*Exercise*
Give the stretch from "We arrived in" through "with great power." in the post about the trip to London and Scotland again, updated so that "fish and chips" reads "haggis and neeps".
## start Source document
A Little Trip to London and Scotland

I was in beautiful sunny Scotland for the last week or so, with a few days in hot and sunny London as well. I tend to visit those isles during freakish weather. When I visited Ireland, we had thirty minutes of rain. Don’t tell anyone, lest they kidnap me and stick me in a dungeon to keep the clouds away. It was a lovely trip. That word was said quite a lot on the trip. That and delightful. Scotland’s natural landscape truly does evoke powerful emotions which obliterate the brain’s thesaurus. Or perhaps it’s the whisky and the beer.

sunset ruins
Sunset and Ruins on the Isle of Skye

We arrived in London for a friend’s wedding at the Naval college, went on a great Jack the Ripper tour with London Walks, then met writer Ian Ayris at The Grapes pub in the East End and talked until closing. Great fellow, that Ian. His novel Abide with Me was released to rave reviews, and he has a great story in Protectors as well.

Rob Roy's Grave
Rob Roy’s Grave

Then we took a train to Scotland with a crowd of loud children in the quiet car, and I drove 848 miles on the wrong side of the road and survived several near-death experiences across the roundabout infested, wind scoured kilt-scape. Firs stop: Oban, where we met the magnanimous Fiona “McDroll” Johnson for fish and chips. The best of the trip. McDroll has several story collections and a novella series out, and we edited the Lost Children anthology together. She writes with great power.
## end Source document
## start Data shown
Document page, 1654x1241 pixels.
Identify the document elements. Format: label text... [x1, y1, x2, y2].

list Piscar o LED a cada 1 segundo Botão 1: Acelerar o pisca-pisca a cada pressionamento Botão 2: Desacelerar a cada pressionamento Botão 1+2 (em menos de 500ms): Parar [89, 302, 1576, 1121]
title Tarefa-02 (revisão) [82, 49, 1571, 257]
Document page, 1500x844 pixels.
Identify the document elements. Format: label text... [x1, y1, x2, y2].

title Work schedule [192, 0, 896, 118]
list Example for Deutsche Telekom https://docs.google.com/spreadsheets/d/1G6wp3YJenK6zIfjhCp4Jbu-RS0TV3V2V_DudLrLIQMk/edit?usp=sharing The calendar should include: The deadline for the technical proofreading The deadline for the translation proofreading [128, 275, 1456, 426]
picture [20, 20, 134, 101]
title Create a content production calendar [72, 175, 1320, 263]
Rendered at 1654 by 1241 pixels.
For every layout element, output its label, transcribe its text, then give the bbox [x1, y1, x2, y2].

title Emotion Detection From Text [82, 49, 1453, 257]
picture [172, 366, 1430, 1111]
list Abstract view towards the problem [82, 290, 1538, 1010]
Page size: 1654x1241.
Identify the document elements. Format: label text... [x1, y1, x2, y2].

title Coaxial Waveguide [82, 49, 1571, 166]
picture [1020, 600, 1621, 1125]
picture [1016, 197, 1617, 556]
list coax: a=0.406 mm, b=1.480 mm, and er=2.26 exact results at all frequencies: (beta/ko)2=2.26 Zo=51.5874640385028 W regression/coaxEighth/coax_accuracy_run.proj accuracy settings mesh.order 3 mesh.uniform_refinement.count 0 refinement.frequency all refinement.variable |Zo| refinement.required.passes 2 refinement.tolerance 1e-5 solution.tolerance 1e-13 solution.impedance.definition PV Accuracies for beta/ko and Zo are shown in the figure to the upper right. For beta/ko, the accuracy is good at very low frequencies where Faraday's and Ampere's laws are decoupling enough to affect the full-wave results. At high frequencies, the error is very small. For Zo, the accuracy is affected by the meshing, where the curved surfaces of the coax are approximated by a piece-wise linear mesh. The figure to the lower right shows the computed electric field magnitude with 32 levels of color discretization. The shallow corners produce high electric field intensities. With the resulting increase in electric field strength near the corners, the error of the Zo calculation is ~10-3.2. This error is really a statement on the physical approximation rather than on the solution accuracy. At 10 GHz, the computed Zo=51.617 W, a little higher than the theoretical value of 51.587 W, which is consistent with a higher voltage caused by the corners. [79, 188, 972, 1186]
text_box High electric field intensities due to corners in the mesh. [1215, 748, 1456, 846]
## end Data shown
*Problem solution*
We arrived in London for a friend’s wedding at the Naval college, went on a great Jack the Ripper tour with London Walks, then met writer Ian Ayris at The Grapes pub in the East End and talked until closing. Great fellow, that Ian. His novel Abide with Me was released to rave reviews, and he has a great story in Protectors as well.

Rob Roy's Grave
Rob Roy’s Grave

Then we took a train to Scotland with a crowd of loud children in the quiet car, and I drove 848 miles on the wrong side of the road and survived several near-death experiences across the roundabout infested, wind scoured kilt-scape. Firs stop: Oban, where we met the magnanimous Fiona “McDroll” Johnson for haggis and neeps. The best of the trip. McDroll has several story collections and a novella series out, and we edited the Lost Children anthology together. She writes with great power.